— To do —
Please return every record below exactly as it stands.

— Source material —
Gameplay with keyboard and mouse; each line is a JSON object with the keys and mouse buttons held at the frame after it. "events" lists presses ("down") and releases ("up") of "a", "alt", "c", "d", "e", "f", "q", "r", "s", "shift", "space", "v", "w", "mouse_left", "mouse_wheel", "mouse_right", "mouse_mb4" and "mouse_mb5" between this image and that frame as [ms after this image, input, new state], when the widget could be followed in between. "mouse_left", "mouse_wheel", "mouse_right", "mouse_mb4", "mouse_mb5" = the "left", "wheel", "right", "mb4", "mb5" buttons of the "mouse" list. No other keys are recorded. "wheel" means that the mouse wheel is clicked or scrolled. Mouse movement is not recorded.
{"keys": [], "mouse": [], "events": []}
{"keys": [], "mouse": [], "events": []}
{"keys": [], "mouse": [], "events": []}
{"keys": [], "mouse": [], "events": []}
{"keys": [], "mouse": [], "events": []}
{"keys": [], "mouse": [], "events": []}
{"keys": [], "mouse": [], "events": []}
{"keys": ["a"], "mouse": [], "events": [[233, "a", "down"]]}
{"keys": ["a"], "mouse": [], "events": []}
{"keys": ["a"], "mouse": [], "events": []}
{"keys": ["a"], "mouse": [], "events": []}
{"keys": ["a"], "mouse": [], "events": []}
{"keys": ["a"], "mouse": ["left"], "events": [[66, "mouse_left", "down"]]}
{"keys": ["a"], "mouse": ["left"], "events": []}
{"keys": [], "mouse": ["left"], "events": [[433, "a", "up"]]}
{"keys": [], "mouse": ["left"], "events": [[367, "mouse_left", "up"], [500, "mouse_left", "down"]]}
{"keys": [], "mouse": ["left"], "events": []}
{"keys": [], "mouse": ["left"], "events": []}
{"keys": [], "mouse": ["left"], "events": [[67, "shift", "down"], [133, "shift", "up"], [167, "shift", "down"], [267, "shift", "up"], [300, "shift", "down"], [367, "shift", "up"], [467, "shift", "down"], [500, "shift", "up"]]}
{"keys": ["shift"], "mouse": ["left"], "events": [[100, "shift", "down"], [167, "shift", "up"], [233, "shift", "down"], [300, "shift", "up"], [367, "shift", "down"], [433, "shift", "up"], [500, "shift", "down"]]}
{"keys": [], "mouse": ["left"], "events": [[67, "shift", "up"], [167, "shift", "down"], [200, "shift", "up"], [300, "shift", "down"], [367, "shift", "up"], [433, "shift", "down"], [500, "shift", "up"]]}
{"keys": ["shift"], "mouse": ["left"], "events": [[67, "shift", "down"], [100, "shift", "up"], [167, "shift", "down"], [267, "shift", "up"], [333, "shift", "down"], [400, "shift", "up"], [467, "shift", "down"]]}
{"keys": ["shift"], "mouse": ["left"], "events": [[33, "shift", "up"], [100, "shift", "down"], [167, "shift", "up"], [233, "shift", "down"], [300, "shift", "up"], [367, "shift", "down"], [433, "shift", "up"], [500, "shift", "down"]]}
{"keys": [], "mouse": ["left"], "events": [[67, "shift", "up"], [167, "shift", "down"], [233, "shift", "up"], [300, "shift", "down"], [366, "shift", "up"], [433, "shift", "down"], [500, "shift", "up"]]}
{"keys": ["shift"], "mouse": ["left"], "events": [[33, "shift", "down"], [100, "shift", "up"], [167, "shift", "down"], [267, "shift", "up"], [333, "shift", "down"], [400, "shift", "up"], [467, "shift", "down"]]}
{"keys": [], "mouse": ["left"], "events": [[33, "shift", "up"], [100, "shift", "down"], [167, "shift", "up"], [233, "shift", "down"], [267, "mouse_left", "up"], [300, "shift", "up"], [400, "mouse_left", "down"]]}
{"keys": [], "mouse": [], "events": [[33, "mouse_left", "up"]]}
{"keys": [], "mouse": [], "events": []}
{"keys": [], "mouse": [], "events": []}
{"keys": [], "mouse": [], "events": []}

— Task result —
Gameplay with keyboard and mouse; each line is a JSON object with the keys and mouse buttons held at the frame after it. "events" lists presses ("down") and releases ("up") of "a", "alt", "c", "d", "e", "f", "q", "r", "s", "shift", "space", "v", "w", "mouse_left", "mouse_wheel", "mouse_right", "mouse_mb4" and "mouse_mb5" between this image and that frame as [ms after this image, input, new state], when the widget could be followed in between. "mouse_left", "mouse_wheel", "mouse_right", "mouse_mb4", "mouse_mb5" = the "left", "wheel", "right", "mb4", "mb5" buttons of the "mouse" list. No other keys are recorded. "wheel" means that the mouse wheel is clicked or scrolled. Mouse movement is not recorded.
{"keys": [], "mouse": [], "events": []}
{"keys": [], "mouse": [], "events": []}
{"keys": [], "mouse": [], "events": []}
{"keys": [], "mouse": [], "events": []}
{"keys": [], "mouse": [], "events": []}
{"keys": [], "mouse": [], "events": []}
{"keys": [], "mouse": [], "events": []}
{"keys": ["a"], "mouse": [], "events": [[233, "a", "down"]]}
{"keys": ["a"], "mouse": [], "events": []}
{"keys": ["a"], "mouse": [], "events": []}
{"keys": ["a"], "mouse": [], "events": []}
{"keys": ["a"], "mouse": [], "events": []}
{"keys": ["a"], "mouse": ["left"], "events": [[66, "mouse_left", "down"]]}
{"keys": ["a"], "mouse": ["left"], "events": []}
{"keys": [], "mouse": ["left"], "events": [[433, "a", "up"]]}
{"keys": [], "mouse": ["left"], "events": [[367, "mouse_left", "up"], [500, "mouse_left", "down"]]}
{"keys": [], "mouse": ["left"], "events": []}
{"keys": [], "mouse": ["left"], "events": []}
{"keys": [], "mouse": ["left"], "events": [[67, "shift", "down"], [133, "shift", "up"], [167, "shift", "down"], [267, "shift", "up"], [300, "shift", "down"], [367, "shift", "up"], [467, "shift", "down"], [500, "shift", "up"]]}
{"keys": ["shift"], "mouse": ["left"], "events": [[100, "shift", "down"], [167, "shift", "up"], [233, "shift", "down"], [300, "shift", "up"], [367, "shift", "down"], [433, "shift", "up"], [500, "shift", "down"]]}
{"keys": [], "mouse": ["left"], "events": [[67, "shift", "up"], [167, "shift", "down"], [200, "shift", "up"], [300, "shift", "down"], [367, "shift", "up"], [433, "shift", "down"], [500, "shift", "up"]]}
{"keys": ["shift"], "mouse": ["left"], "events": [[67, "shift", "down"], [100, "shift", "up"], [167, "shift", "down"], [267, "shift", "up"], [333, "shift", "down"], [400, "shift", "up"], [467, "shift", "down"]]}
{"keys": ["shift"], "mouse": ["left"], "events": [[33, "shift", "up"], [100, "shift", "down"], [167, "shift", "up"], [233, "shift", "down"], [300, "shift", "up"], [367, "shift", "down"], [433, "shift", "up"], [500, "shift", "down"]]}
{"keys": [], "mouse": ["left"], "events": [[67, "shift", "up"], [167, "shift", "down"], [233, "shift", "up"], [300, "shift", "down"], [366, "shift", "up"], [433, "shift", "down"], [500, "shift", "up"]]}
{"keys": ["shift"], "mouse": ["left"], "events": [[33, "shift", "down"], [100, "shift", "up"], [167, "shift", "down"], [267, "shift", "up"], [333, "shift", "down"], [400, "shift", "up"], [467, "shift", "down"]]}
{"keys": [], "mouse": ["left"], "events": [[33, "shift", "up"], [100, "shift", "down"], [167, "shift", "up"], [233, "shift", "down"], [267, "mouse_left", "up"], [300, "shift", "up"], [400, "mouse_left", "down"]]}
{"keys": [], "mouse": [], "events": [[33, "mouse_left", "up"]]}
{"keys": [], "mouse": [], "events": []}
{"keys": [], "mouse": [], "events": []}
{"keys": [], "mouse": [], "events": []}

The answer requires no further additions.